Zu "Wenn Nächstenliebe an Grenzen stößt", Leitartikel von Susanna Berger, SN 19. 3. 2019, auf der Titelseite:
Es mag schon das Herz berühren, wenn man die Jammergestalten der Bettler und Bettlerinnen auf den Gehsteigen kauern sieht, alle auf einen möglichst erbarmungswürdigen Anblick zurechtgetrimmt (Bert Brecht setzte diesen Praktiken in seiner Dreigroschenoper ein unvergessliches Denkmal).
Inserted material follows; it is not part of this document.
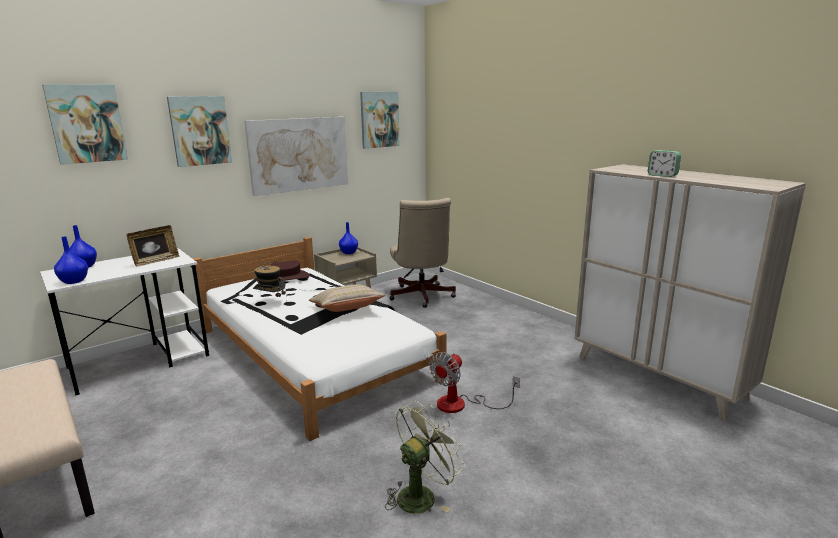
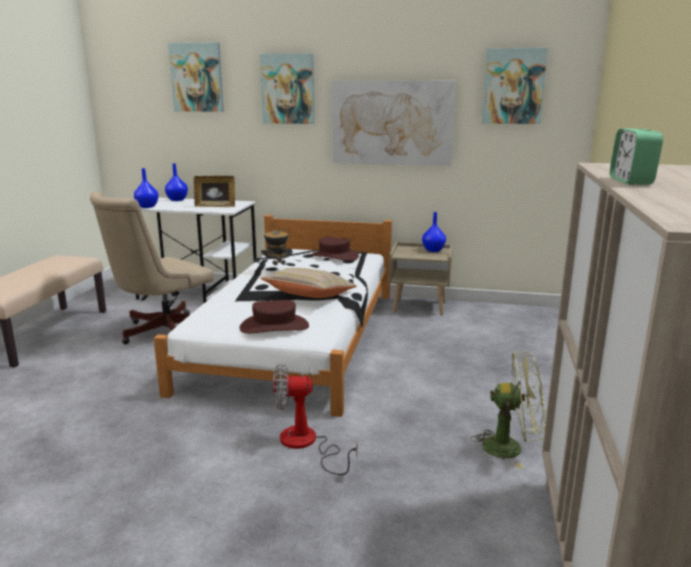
camera: 50 degrees right, 0 degrees up
(377, 336) = (274, 326): none -> brown hat
(421, 297) = (499, 332): beige office chair -> beige office chair (161, 333)
(421, 494) = (126, 484): green fan -> green fan (511, 447)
Doch versteinert dieses Herz bei einem Augenschein im Herkunftsland der bestens organisierten und morgens planmäßig über die Städte verteilten, abends wieder eingesammelten Jammergestalten. In Rumänien kann man die Paläste sehen, welche aus dem Erlös der bei uns überbordenden Bettelei errichtet wurden und werden.
So herzlos es klingen mag: Leider geht es uns, wenn wir uns zu einer "milden Gabe" erweichen lassen, ebenso wie denen, die in Parks und anderswo vermeinen, Eichhörnchen zu füttern, und dabei ganz andere, weniger erwünschte Zeitgenossen anlocken. Im aktuellen Fall ist es die von Roma beherrschte Bettlermafia.